Micro Services - Asynchronous design

Asynchronous communication is a key aspect of modern microservices architecture, providing several benefits that enhance the overall system performance and scalability :

De-coupling Across Components - Asynchronous communication decouples components, allowing them to operate independently without waiting for each other. This reduces dependencies and improves system resilience. 

Fire-and-Forget Interaction- In a fire-and-forget interaction, the sender sends a message and does not wait for a response. This is useful for tasks that do not require immediate feedback, reducing the load on the system and improving responsiveness. 

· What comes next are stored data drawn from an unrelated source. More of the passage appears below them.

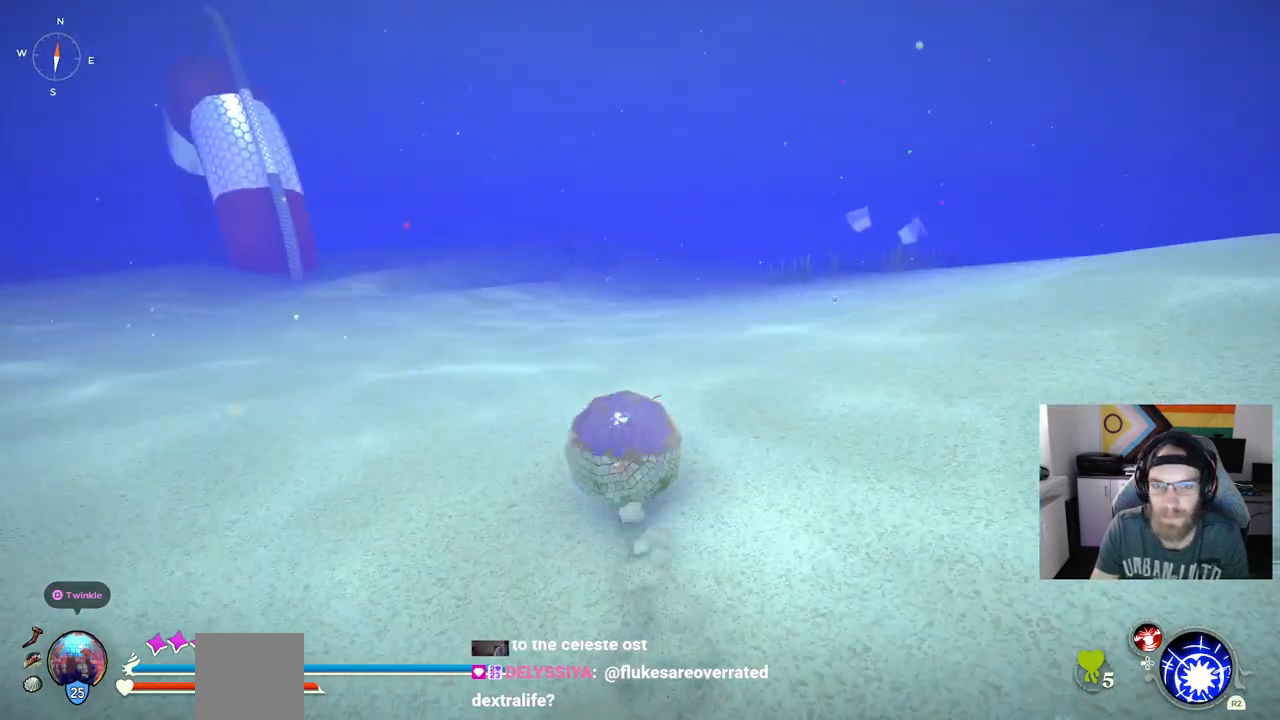
{"dt_ms": 500, "buttons": ["CIRCLE"], "left_stick": "up", "right_stick": "center", "events": []}
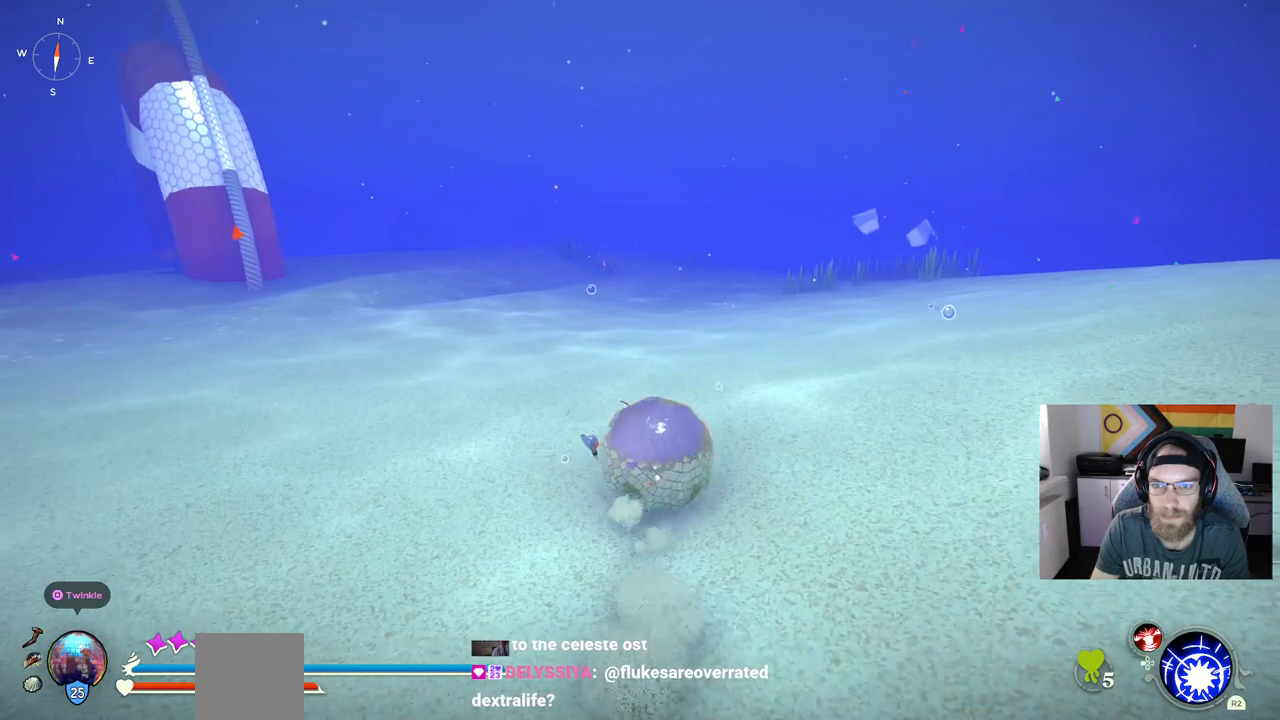
{"dt_ms": 500, "buttons": [], "left_stick": "up", "right_stick": "center", "events": [[350, "CIRCLE", "up"]]}
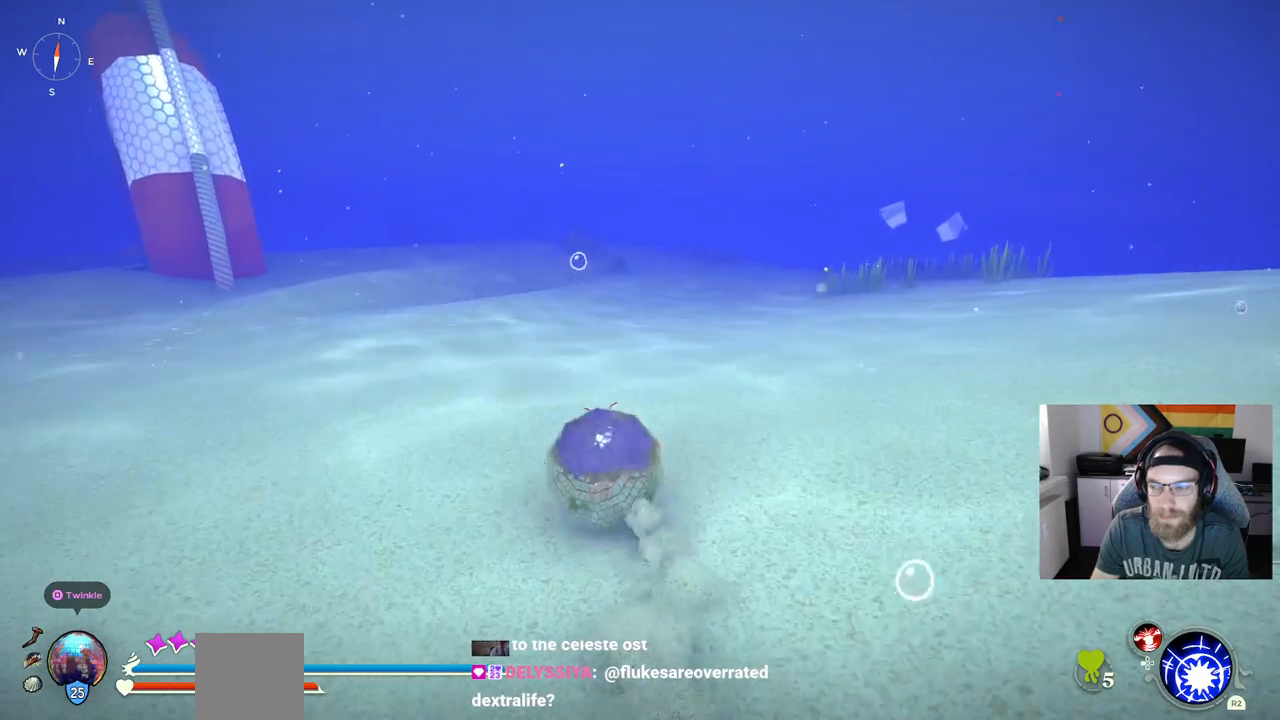
{"dt_ms": 500, "buttons": ["CIRCLE"], "left_stick": "up", "right_stick": "center", "events": [[317, "CIRCLE", "down"]]}
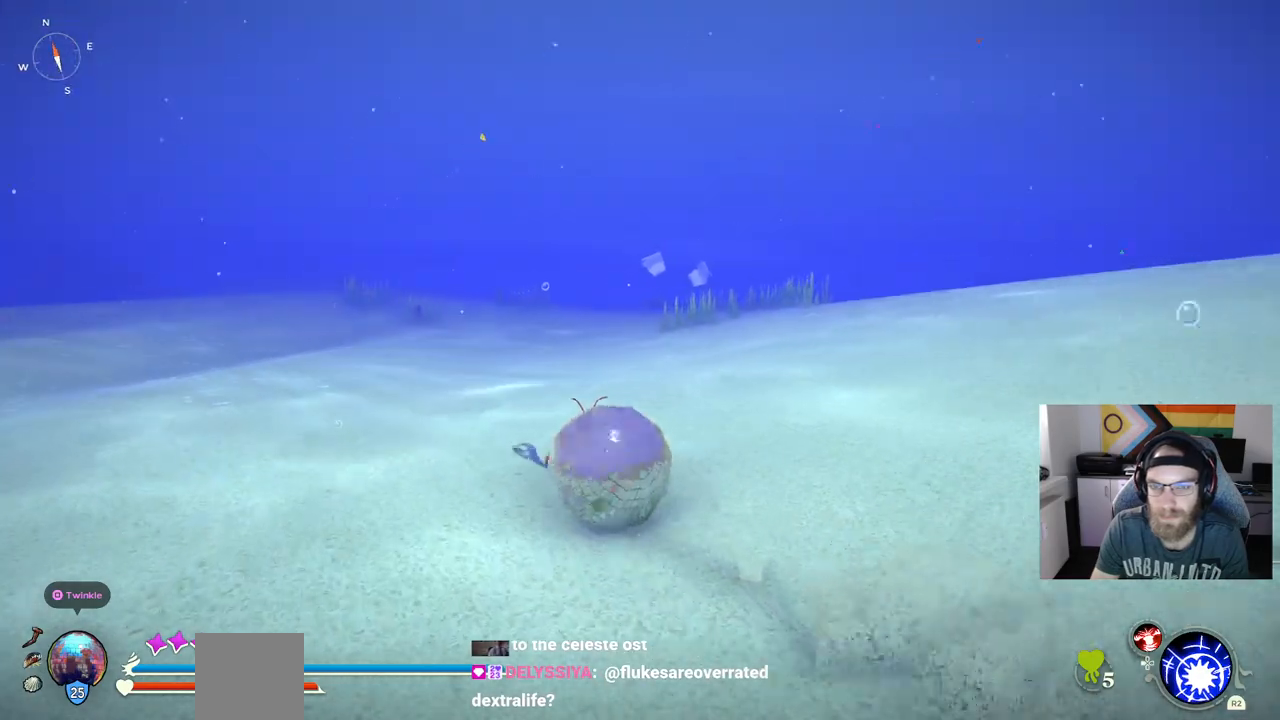
{"dt_ms": 500, "buttons": ["CIRCLE"], "left_stick": "up", "right_stick": "center", "events": []}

Support Long-Running Jobs - Asynchronous communication supports long-running jobs by allowing tasks to be processed in the background. This prevents blocking resources and ensures that the system remains responsive to other requests. 

 

Microservice Functional Requirements

To build effective microservices, certain functional requirements must be met: 

Loosely Coupled Service  - Microservices should be loosely coupled, meaning changes in one service should not impact others. This enhances maintainability and scalability. 

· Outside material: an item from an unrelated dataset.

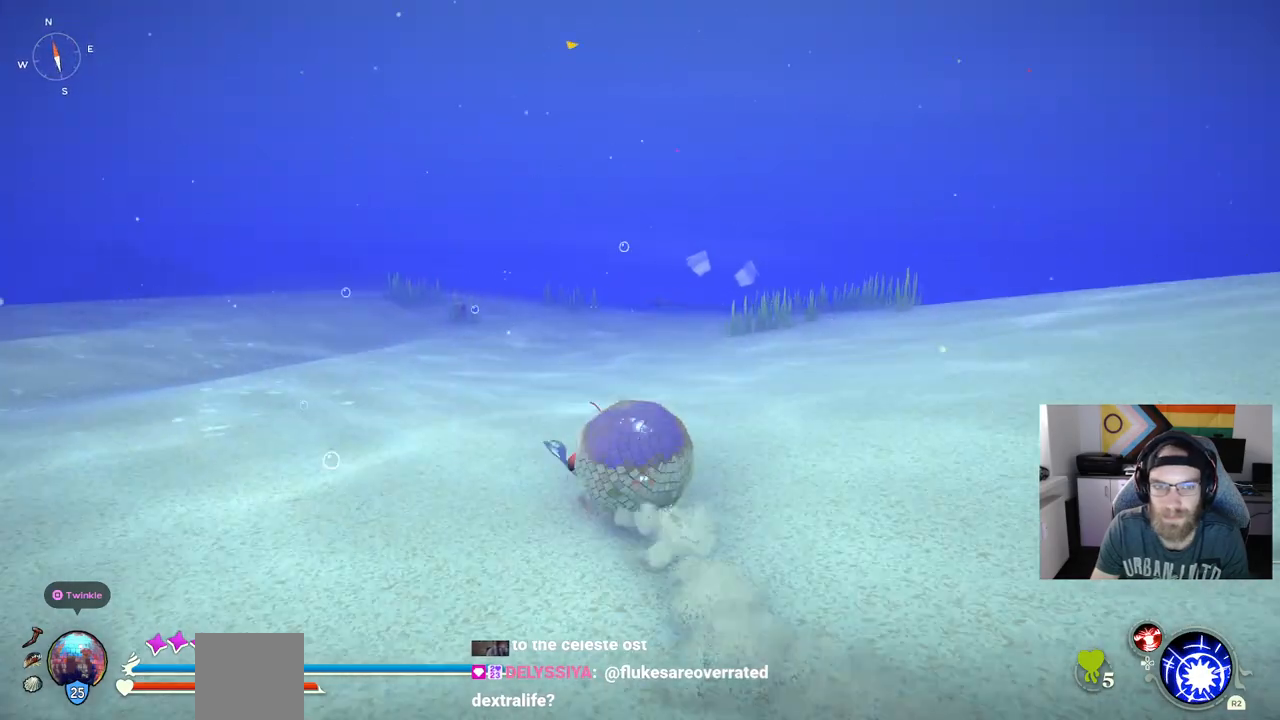
{"dt_ms": 500, "buttons": ["CIRCLE"], "left_stick": "up", "right_stick": "center", "events": []}
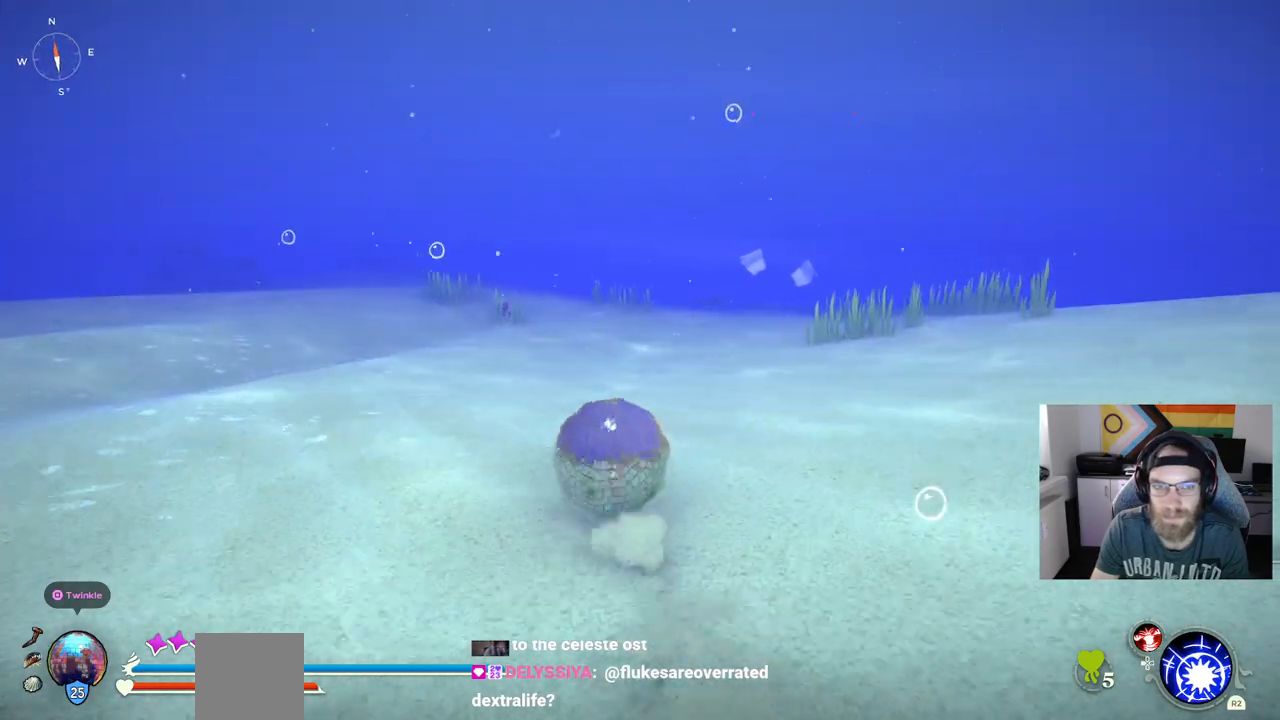
{"dt_ms": 500, "buttons": ["CIRCLE"], "left_stick": "up", "right_stick": "center", "events": []}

Backward Compatibility - Independently Changeable - Services should be independently changeable without breaking existing functionality. This ensures that updates can be made without disrupting the system. 

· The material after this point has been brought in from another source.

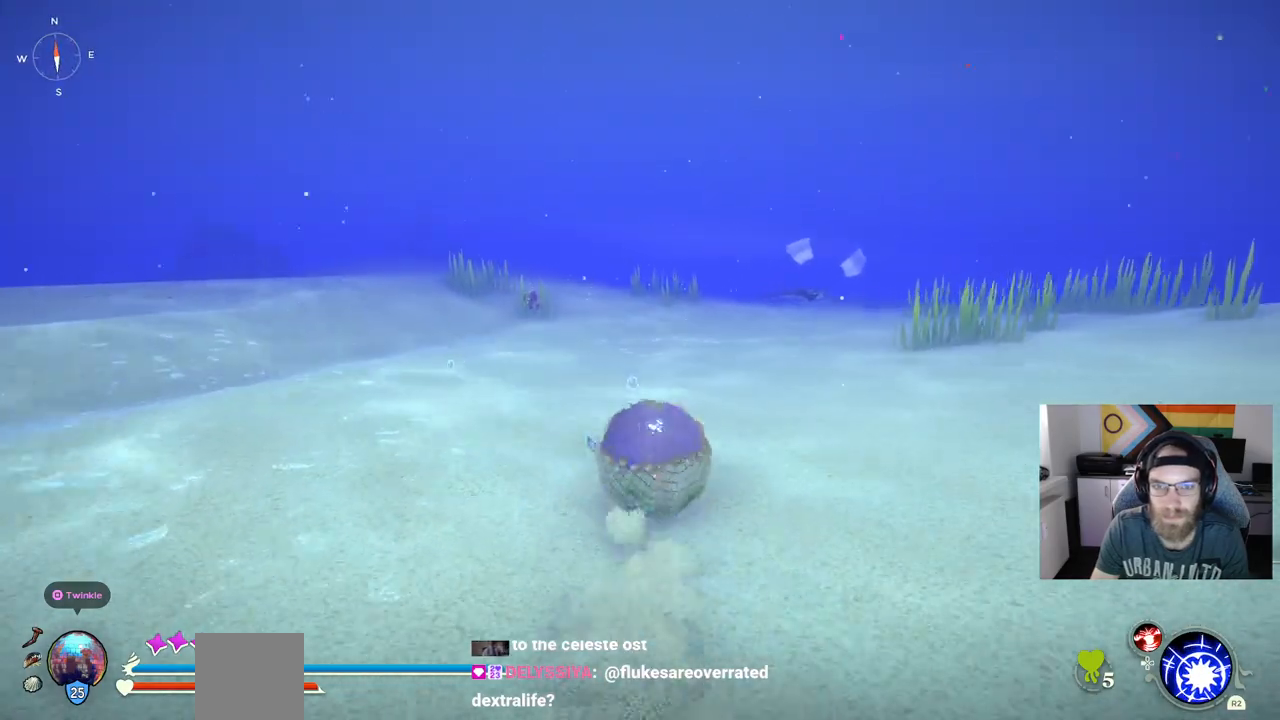
{"dt_ms": 500, "buttons": ["CIRCLE"], "left_stick": "up", "right_stick": "center", "events": []}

Backward Compatibility - Independently Deployable - Microservices should be independently deployable, allowing for updates and deployments without affecting other services. 

Support and Honor Contracts - Microservices must support and honor contracts, ensuring consistent and reliable communication between services. 

Technology Agnostic API - APIs should be technology agnostic, allowing different technologies to interact seamlessly. 

Stateless - Microservices should be stateless, meaning they do not retain client state between requests. This simplifies scaling and improves reliability. 

Lightweight Communication - Communication between microservices should be lightweight to reduce overhead and improve performance. 

Cache-able Communication - Communication should be cache-able to improve efficiency and reduce redundant processing. 

Usability – API Consistency, Predictable, Readable - APIs should be consistent, predictable, and readable to enhance usability and developer experience. 

Usability – Query-able Data - APIs should allow for query-able data to enable flexible and efficient data retrieval. 

Pragmatic REST API - Pragmatic REST API refers to a more practical approach to REST, focusing on simplicity and usability rather than strictly adhering to CRUD operations. 

Example :

Use Verbs Instead of Nouns: Use verbs in the API to denote actions, e.g., /startProcess instead of /process.

Append Query Parameters: Use query parameters to pass constraints, e.g., /search?query=example.

HATEOAS: Implement Hypermedia as the Engine of Application State (HATEOAS) by including URLs in responses to guide the client on the next steps, e.g., the server responds with the next URL needed for the client to make a call.

By following these principles, microservices can achieve better performance, scalability, and maintainability, while providing a more practical and user-friendly API.

 

Facade Pattern

The Facade pattern is popular for keeping implementation separate from the contract. It provides flexibility in the implementation without impacting the integration. This pattern simplifies the interface for the client and hides the complexities of the underlying system. 

Proxy Pattern

The Proxy pattern is popular when connecting with other services. The proxy object helps in various scenarios such as caching and making the internal model extendable. It can also assist with authentication and authorization. Additionally, the proxy pattern is beneficial for unit testing, as mocking proxy data is straightforward.